Description of the task
Everything in the entries below must be output exactly, apart from the pictures.

Data for processing

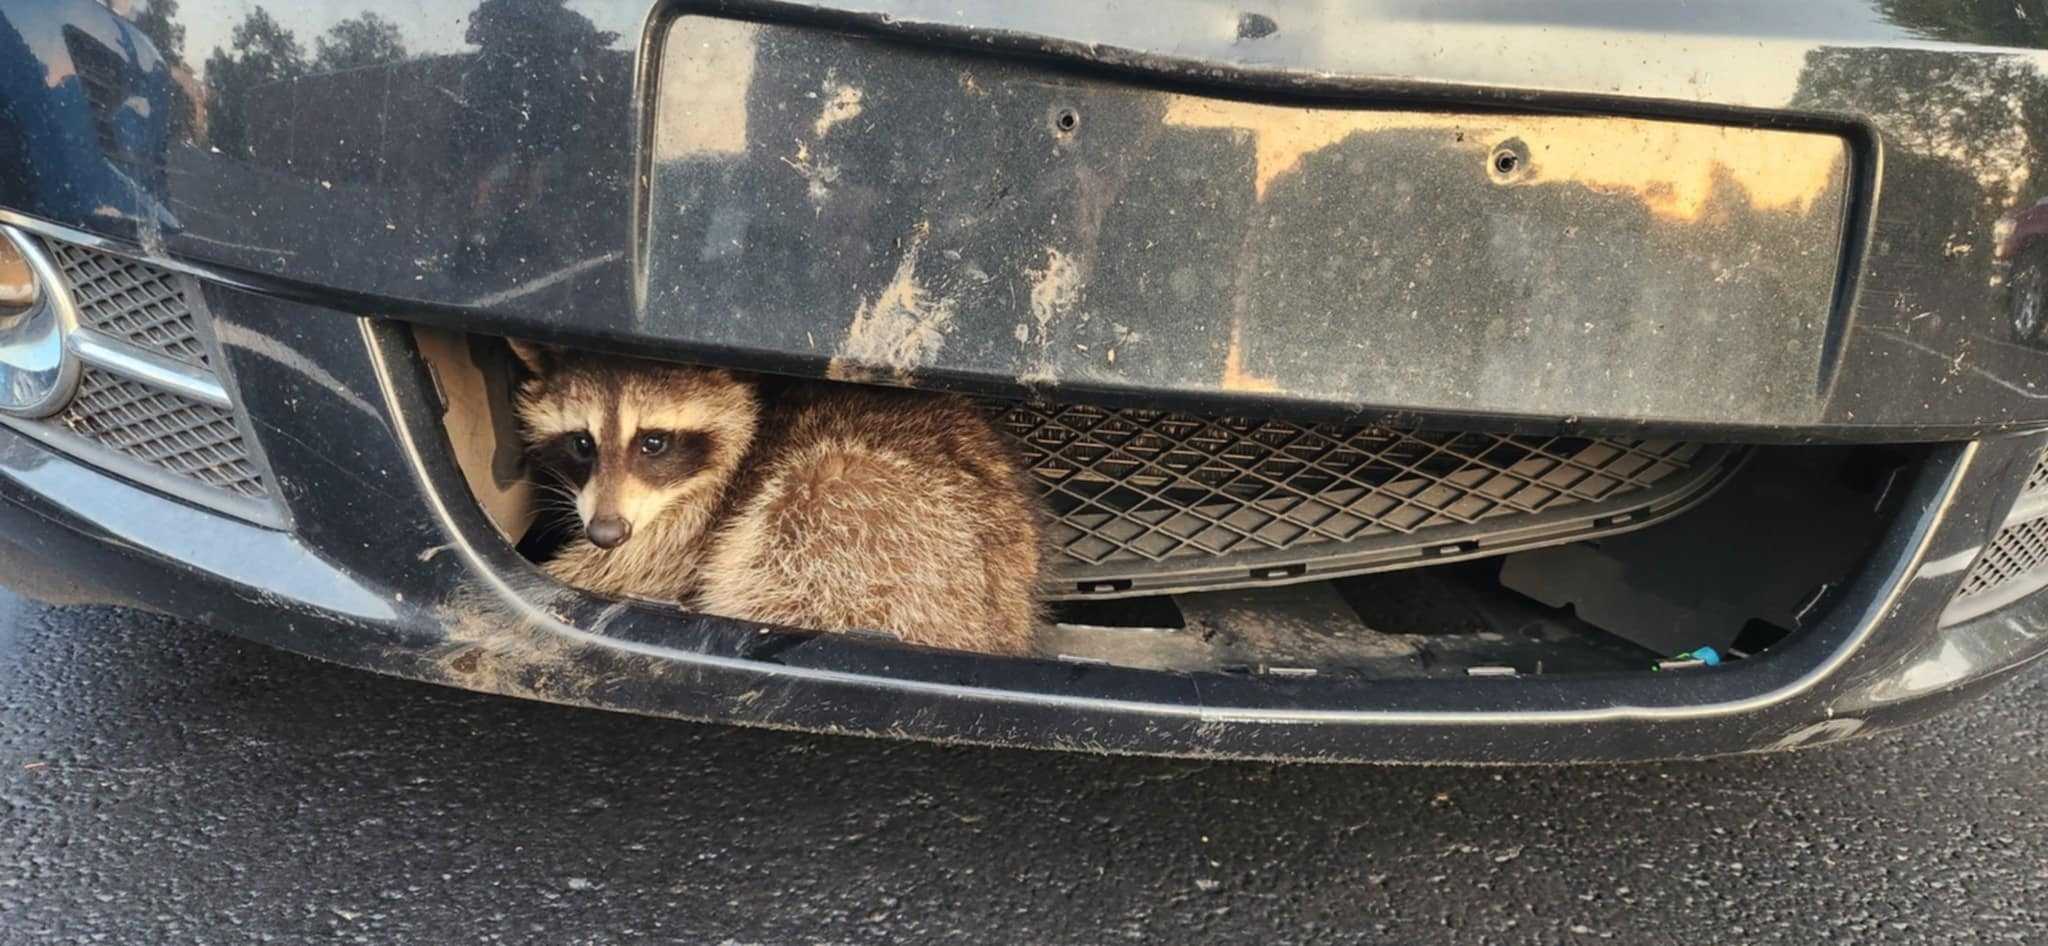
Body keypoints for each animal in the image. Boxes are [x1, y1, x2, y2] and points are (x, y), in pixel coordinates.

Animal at [509, 341, 1044, 656]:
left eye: (653, 442)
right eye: (581, 443)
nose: (605, 532)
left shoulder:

Solution
Body keypoints for each animal in the image. Boxes are [x1, y1, x2, y2] and points are (x, y), in pixel coordinates.

Animal at [509, 341, 1044, 656]:
left eye: (653, 442)
right eye: (581, 443)
nose: (605, 532)
left shoulder:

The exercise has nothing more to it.